• TASK ITEM: A word-for-word printout of the listing below is needed.

Start of SUPPLIED MATERIAL

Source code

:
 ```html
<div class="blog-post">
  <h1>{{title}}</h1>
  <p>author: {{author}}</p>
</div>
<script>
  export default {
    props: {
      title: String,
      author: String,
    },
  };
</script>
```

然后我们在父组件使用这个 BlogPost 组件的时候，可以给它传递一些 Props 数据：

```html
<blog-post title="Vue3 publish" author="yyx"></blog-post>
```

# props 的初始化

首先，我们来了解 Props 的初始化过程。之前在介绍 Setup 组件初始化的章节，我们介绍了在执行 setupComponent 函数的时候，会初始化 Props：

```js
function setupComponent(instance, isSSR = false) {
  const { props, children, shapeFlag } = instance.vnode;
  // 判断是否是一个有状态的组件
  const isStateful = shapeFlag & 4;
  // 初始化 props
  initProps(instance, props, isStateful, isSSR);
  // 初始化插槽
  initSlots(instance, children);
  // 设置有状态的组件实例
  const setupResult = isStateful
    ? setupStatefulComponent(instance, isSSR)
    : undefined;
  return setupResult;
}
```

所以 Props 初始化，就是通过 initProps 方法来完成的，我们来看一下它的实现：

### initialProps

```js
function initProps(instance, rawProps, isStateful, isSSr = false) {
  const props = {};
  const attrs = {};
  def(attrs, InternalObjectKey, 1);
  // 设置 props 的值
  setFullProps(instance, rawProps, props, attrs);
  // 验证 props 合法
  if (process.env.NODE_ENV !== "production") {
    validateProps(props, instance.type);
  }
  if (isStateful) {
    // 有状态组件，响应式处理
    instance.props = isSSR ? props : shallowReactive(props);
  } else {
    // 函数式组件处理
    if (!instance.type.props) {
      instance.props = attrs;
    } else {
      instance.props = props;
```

End of SUPPLIED MATERIAL

• PROBLEM SOLUTION:
Source code

:
 ```html
<div class="blog-post">
  <h1>{{title}}</h1>
  <p>author: {{author}}</p>
</div>
<script>
  export default {
    props: {
      title: String,
      author: String,
    },
  };
</script>
```

然后我们在父组件使用这个 BlogPost 组件的时候，可以给它传递一些 Props 数据：

```html
<blog-post title="Vue3 publish" author="yyx"></blog-post>
```

# props 的初始化

首先，我们来了解 Props 的初始化过程。之前在介绍 Setup 组件初始化的章节，我们介绍了在执行 setupComponent 函数的时候，会初始化 Props：

```js
function setupComponent(instance, isSSR = false) {
  const { props, children, shapeFlag } = instance.vnode;
  // 判断是否是一个有状态的组件
  const isStateful = shapeFlag & 4;
  // 初始化 props
  initProps(instance, props, isStateful, isSSR);
  // 初始化插槽
  initSlots(instance, children);
  // 设置有状态的组件实例
  const setupResult = isStateful
    ? setupStatefulComponent(instance, isSSR)
    : undefined;
  return setupResult;
}
```

所以 Props 初始化，就是通过 initProps 方法来完成的，我们来看一下它的实现：

### initialProps

```js
function initProps(instance, rawProps, isStateful, isSSr = false) {
  const props = {};
  const attrs = {};
  def(attrs, InternalObjectKey, 1);
  // 设置 props 的值
  setFullProps(instance, rawProps, props, attrs);
  // 验证 props 合法
  if (process.env.NODE_ENV !== "production") {
    validateProps(props, instance.type);
  }
  if (isStateful) {
    // 有状态组件，响应式处理
    instance.props = isSSR ? props : shallowReactive(props);
  } else {
    // 函数式组件处理
    if (!instance.type.props) {
      instance.props = attrs;
    } else {
      instance.props = props;
```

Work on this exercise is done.